Young America’s Foundation — represented by the Institute for Free Speech (IFS) — filed a federal lawsuit against Golden West College in Huntington Beach, California, this week for the school’s multiple First Amendment violations surrounding student attempts to form a Young Americans for Freedom chapter.
Filed in U.S. District Court for the Central District of California on behalf of YAF student activists Matin Samimiat and Annaliese Hutchings along with Young America’s Foundation, the complaint explains how Golden West College engaged in a pattern of viewpoint discrimination and other activity that violated the First Amendment.
As the IFS lawsuit notes, “[c]ensorship is a cancer upon any society in the world” but, “at Golden West College, the censor might threaten students with expulsion for saying so, because it may hurt people impacted by cancer. Indeed, Golden West’s chief censor, Defendant Stephanie Smallshaw, employed that logic to threaten students for calling illegal immigration a societal cancer.”
More from the complaint:
Likewise, declaring that “Hamas is a terrorist organization and they must be wiped form the face of the Earth” can end a Golden West students’ academic career, because some students do not believe that Hamas is a terrorist organization, and such “offensive language” could supposedly encourage violence.
However, “Go back to your f*cking country” is acceptable at Golden West, if directed at students who should know better than to use cancer metaphors or call for the eradication of terrorist organizations.
Of course, there is no way for students to truly know what speech is or isn’t covered under Golden West’s disciplinary code.

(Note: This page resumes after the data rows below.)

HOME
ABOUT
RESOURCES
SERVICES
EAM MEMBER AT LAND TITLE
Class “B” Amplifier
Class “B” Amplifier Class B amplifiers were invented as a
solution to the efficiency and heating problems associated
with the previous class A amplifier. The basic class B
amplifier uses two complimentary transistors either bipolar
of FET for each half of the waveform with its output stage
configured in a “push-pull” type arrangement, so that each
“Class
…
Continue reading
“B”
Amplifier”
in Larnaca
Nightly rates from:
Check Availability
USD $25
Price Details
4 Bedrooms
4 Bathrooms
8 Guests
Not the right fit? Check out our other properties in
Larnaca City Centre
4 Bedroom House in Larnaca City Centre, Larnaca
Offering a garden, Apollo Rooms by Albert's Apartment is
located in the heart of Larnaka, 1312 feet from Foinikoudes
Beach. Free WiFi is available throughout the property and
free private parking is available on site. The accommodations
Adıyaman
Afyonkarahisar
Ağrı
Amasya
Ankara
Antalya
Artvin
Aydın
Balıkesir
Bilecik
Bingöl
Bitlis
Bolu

A fair guess is that politically conservative speech is risky. But in any event, Golden West’s code is vague, overboard, and discriminates based on viewpoint, all in violation of the First Amendment.
Additional details regarding Golden West College’s violative conduct is outlined in the full filing here.

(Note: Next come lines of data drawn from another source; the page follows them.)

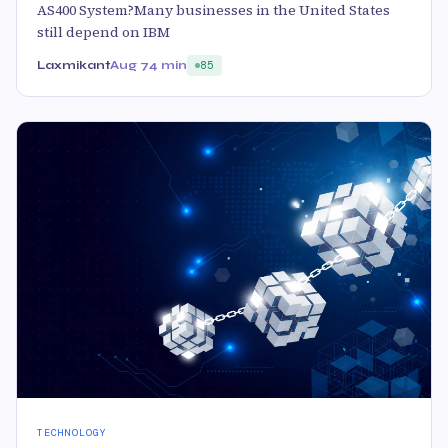
AS400 System?Many businesses in the United States
still depend on IBM
Laxmikant
Aug 7
4 min
85
TECHNOLOGY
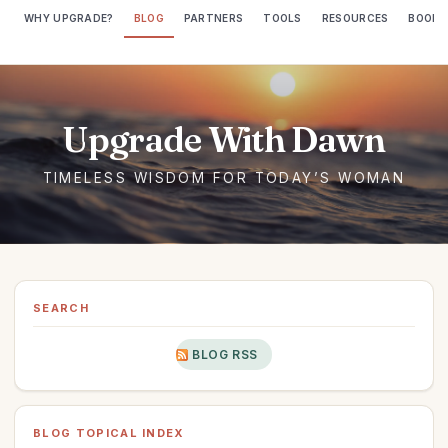
WHY UPGRADE?
BLOG
PARTNERS
TOOLS
RESOURCES
BOOKS
SEARCH
BLOG RSS
BLOG TOPICAL INDEX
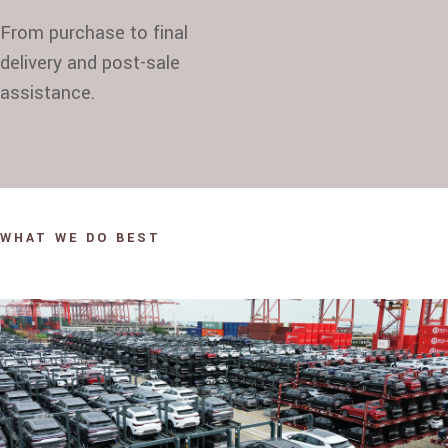
From purchase to final
delivery and post-sale
assistance.
WHAT WE DO BEST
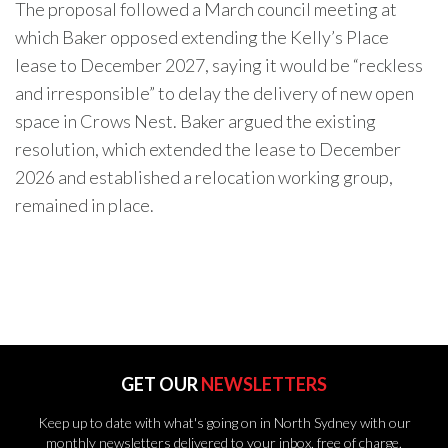
The proposal followed a March council meeting at
which Baker opposed extending the Kelly’s Place
lease to December 2027, saying it would be “reckless
and irresponsible” to delay the delivery of new open
space in Crows Nest. Baker argued the existing
resolution, which extended the lease to December
2026 and established a relocation working group,
remained in place.
GET OUR
NEWSLETTERS
Keep up to date with what's going on in North Sydney with our
monthly newsletters delivered to your inbox, free of charge.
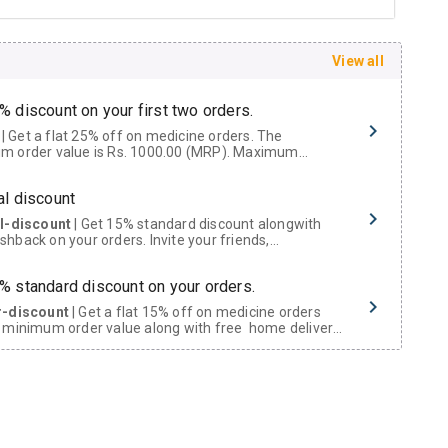
View all
% discount on your first two orders.
 a flat 25% off on medicine orders. The
m order value is Rs. 1000.00 (MRP). Maximum
t of Rs. 750.
al discount
al-discount
| Get 15% standard discount alongwith
hback on your orders. Invite your friends,
urs and family members by sharing your referral
% standard discount on your orders.
r-discount
| Get a flat 15% off on medicine orders
 minimum order value along with free home delivery
rs above Rs. 300/-
Now Get flat 18% discount through Cashback available on medicine orders.
ACK5000
| Cashback of Rs 5000 has been credited to
shback Wallet which can be redeemed to avail 18%
t on medicines.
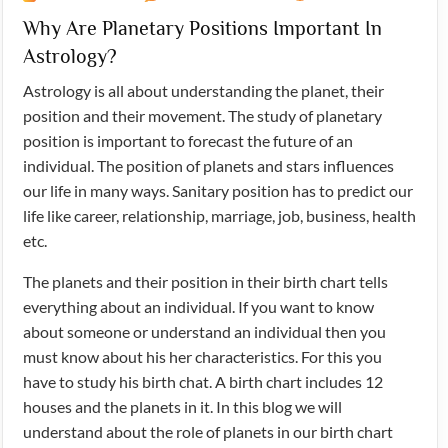
Why Are Planetary Positions Important In
Astrology?
Astrology is all about understanding the planet, their
position and their movement. The study of planetary
position is important to forecast the future of an
individual. The position of planets and stars influences
our life in many ways. Sanitary position has to predict our
life like career, relationship, marriage, job, business, health
etc.
The planets and their position in their birth chart tells
everything about an individual. If you want to know
about someone or understand an individual then you
must know about his her characteristics. For this you
have to study his birth chat. A birth chart includes 12
houses and the planets in it. In this blog we will
understand about the role of planets in our birth chart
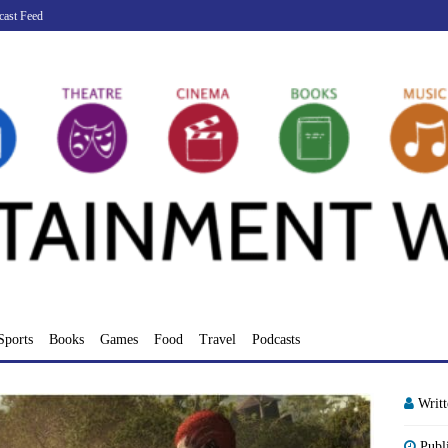
cast Feed
Sports
Books
Games
Food
Travel
Podcasts
Writ
Publ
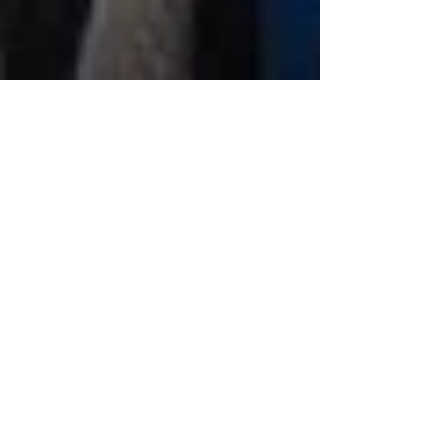
BENZINGA CANNABIS
CAPITAL CONFERENCE
SHOWED OPTIMISM IN
CHICAGO
Seth Yakatan delivered some amazing
quotables during his panel on the industry.
Yakatan mentioned, “Not every company
deserves to survive…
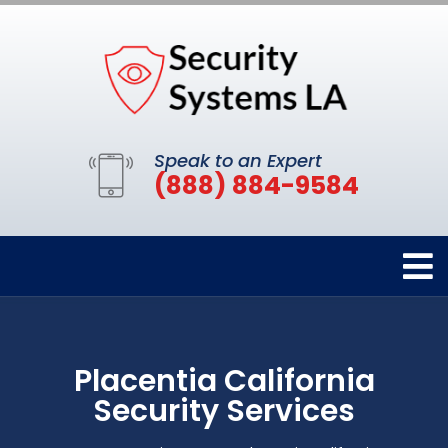
Speak to an Expert
(888) 884-9584
Placentia California
Security Services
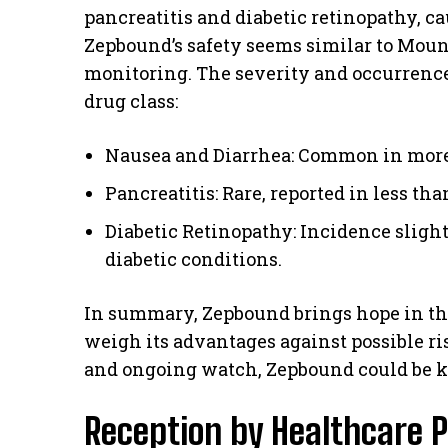
pancreatitis and diabetic retinopathy, ca
Zepbound’s safety seems similar to Moun
monitoring. The severity and occurrence o
drug class:
Nausea and Diarrhea: Common in more 
Pancreatitis: Rare, reported in less tha
Diabetic Retinopathy: Incidence sligh
diabetic conditions.
In summary, Zepbound brings hope in the
weigh its advantages against possible ris
and ongoing watch, Zepbound could be ke
Reception by Healthcare P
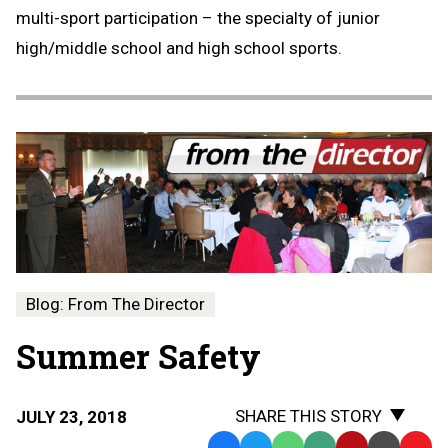
multi-sport participation – the specialty of junior
high/middle school and high school sports.
Blog: From The Director
Summer Safety
SHARE THIS STORY
JULY 23, 2018
Facebook
Twitter
WhatsApp
SMS
Email
Print
Copy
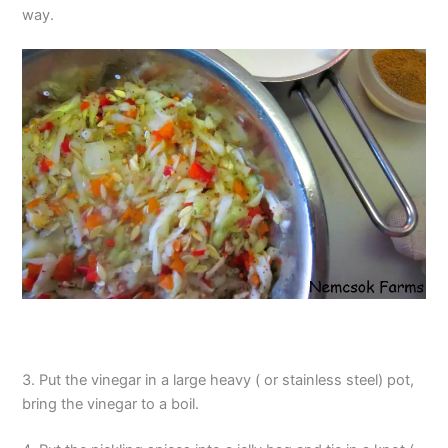
way.
3. Put the vinegar in a large heavy ( or stainless steel) pot,
bring the vinegar to a boil.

With this latest legal action, YAF and IFS seek preliminary and permanent injunctions prohibiting enforcement of the rule against “hateful behavior,” a judicial declaration that the disciplinary code is unconstitutional, $17.91 in nominal damages (representing the year the First Amendment was ratified), and attorney fees.
This lawsuit is a continuation of YAF’s decades-long winning record of defending conservative students’ rights whenever and wherever they come under attack by administrators. When our students are under attack, YAF has their back.